El infierno de los jemeres rojos

Cuando los jemeres rojos tomaron el poder de Camboya en 1975, Denise Affonço trabajaba en la embajada francesa en Phnom Penh. Junto a su familia fue deportada a una zona rural, donde se vio obligada a trabajar la tierra en condiciones infrahumanas, soportando humillaciones, hambrunas y enfermedades. En el libro «El infierno de los jemeres rojos», que está a punto de publicar la editorial Libros del Asteroide, Affonço (1944) relata sus experiencias durante los cuatros años de terror de un régimen que eliminó sistemáticamente a la cuarta parte de la población, cerca de dos millones de personas, incluidos su marido y su hija.
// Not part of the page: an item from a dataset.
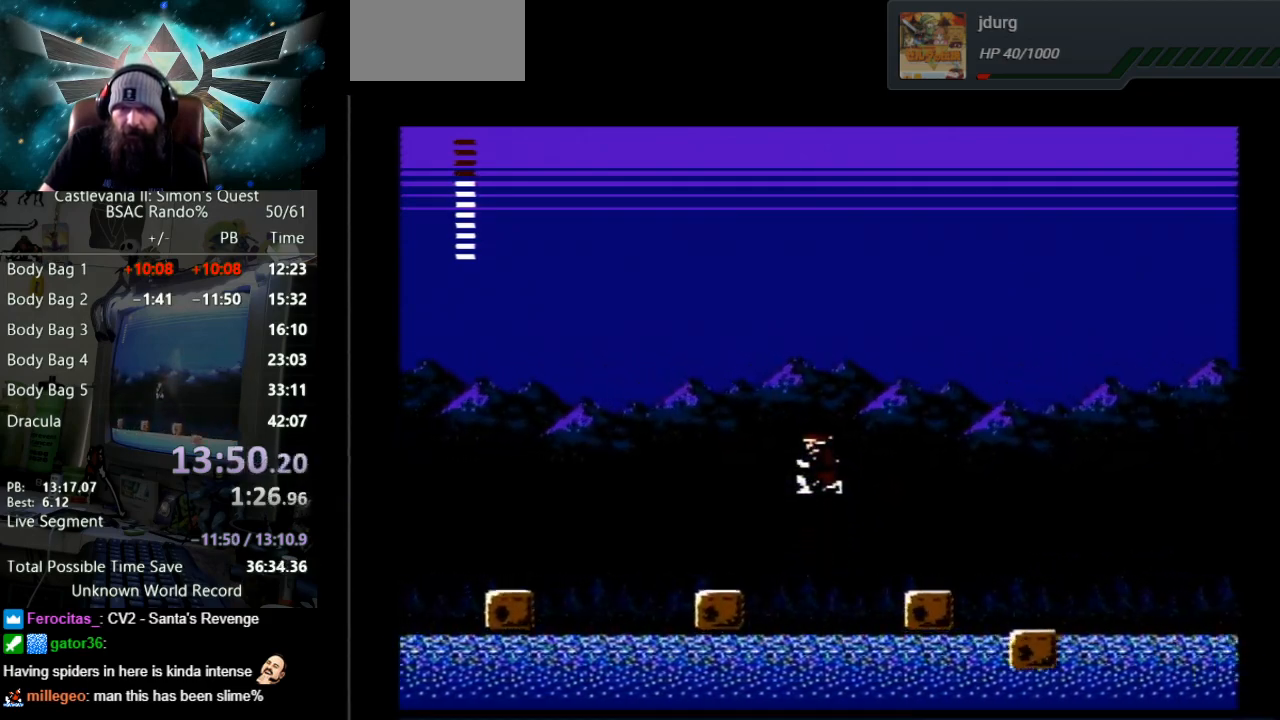
{"buttons": ["DPAD_LEFT"], "events": [[150, "A", "up"]]}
El relato, basado en los cuadernos que la autora escribió al poco de su liberación en 1979, mientras preparaba su declaración en el proceso contra Pol Pot, es uno de los escasos testimonios publicados sobre el tema. A continuación les adelantamos uno de sus capítulos.

 

 

Segunda «residencia»

 

Nuestro pueblo «de adopción» también estaba distri­buido en krums. Había cinco, cada uno de ellos dirigido por un jefe. Junto a mi cuñada, fuimos transferidos al krum número dos, cuyo jefe se llamaba Pouk Sem.
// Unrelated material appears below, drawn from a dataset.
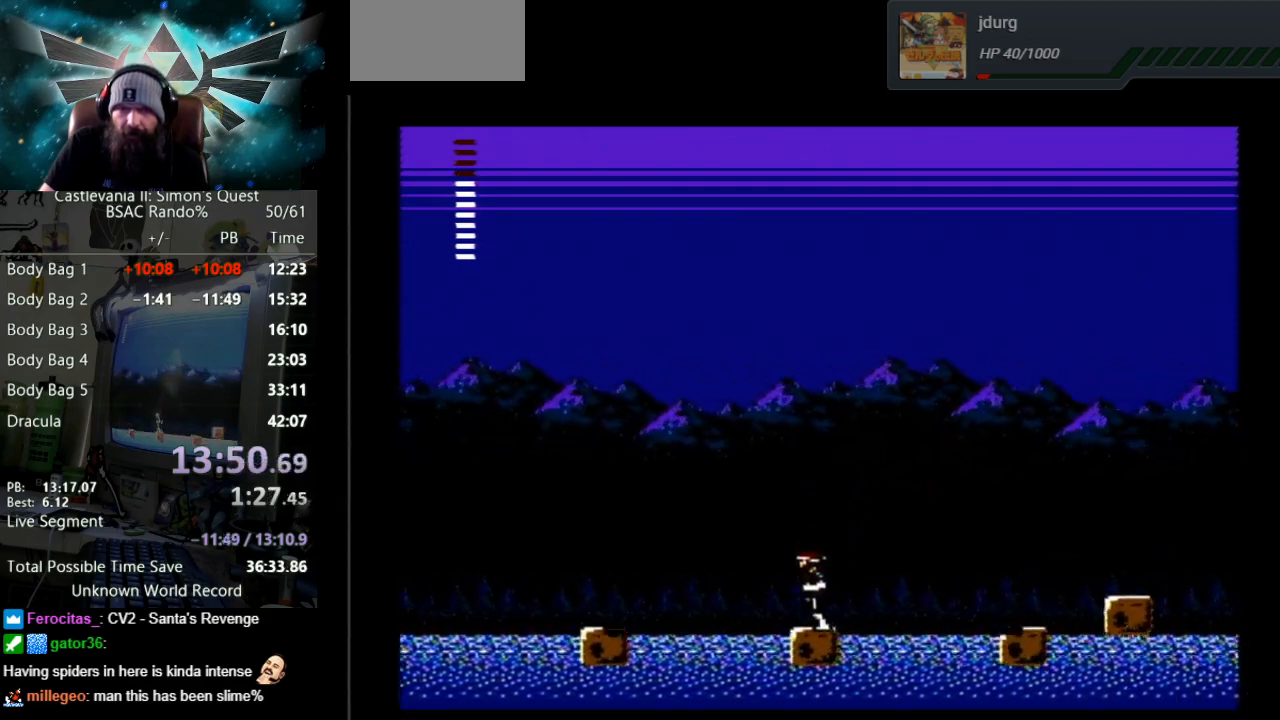
{"buttons": ["A", "DPAD_LEFT"], "events": [[250, "A", "down"]]}
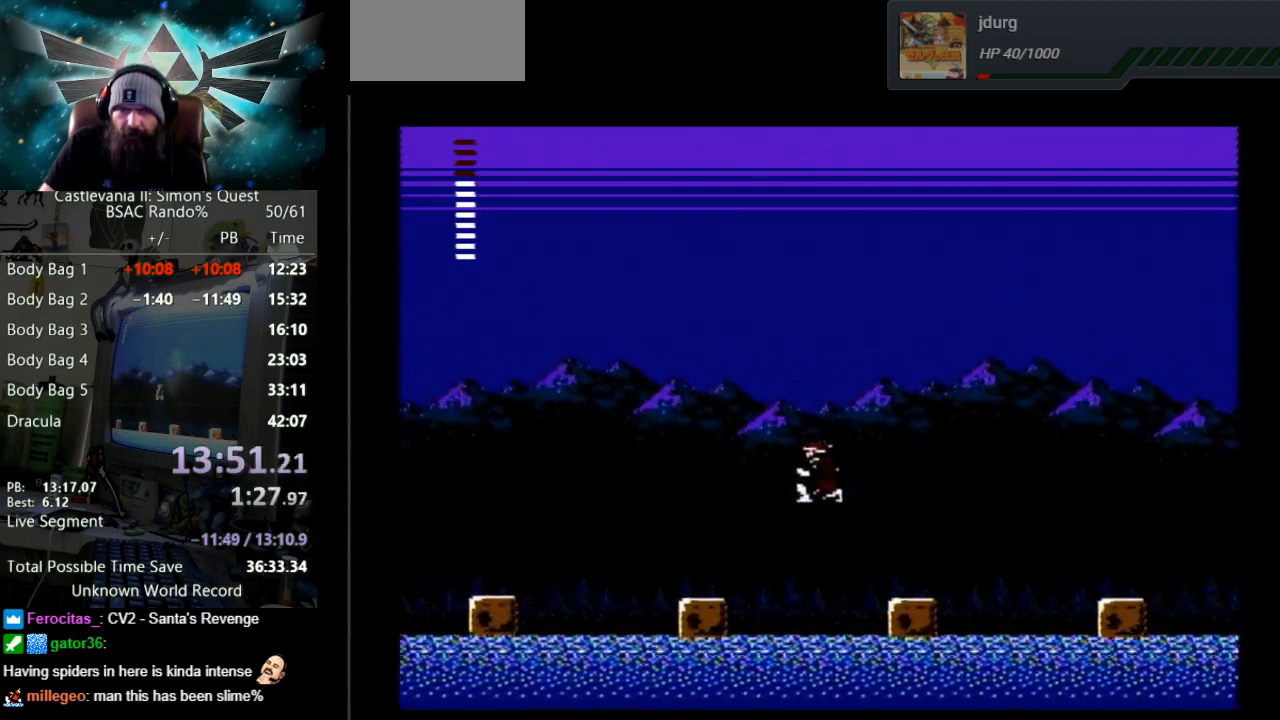
{"buttons": ["DPAD_LEFT"], "events": [[200, "A", "up"]]}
     Los lugareños marcaron inmediatamente sus diferencias con los refugiados, a los que llamaban neak thmey (nue­vos habitantes). Ellos era los neak chak (antiguos habi­tantes). Cada familia de antiguos habitantes debía aco­ger a dos o tres familias de los nuevos, en función del tamaño de su choza. Nos mandaron a la casa de una mujer joven, madre de dos hijos, simpática pero muy interesada. Su marido trabajaba en Chuop y sólo iba a ver a su familia de vez en cuando.

     Después de que Pouk Sem hiciera las presentaciones, nuestra «anfitriona» nos enseñó el espacio que nos había reservado. No había electricidad, como era de prever en un lugar tan apartado como aquél, pero tampoco río, de manera que no disponíamos de tanta agua como en Tuk­veal. A la salida del pueblo se encontraban charcas don­de los hombres y los animales acudían a saciar su sed. Para hacer nuestras necesidades, había un espacio reservado detrás de la choza; había que cavar un agujero cada vez y taparlo después; las hojas muertas hacían las veces de papel higiénico.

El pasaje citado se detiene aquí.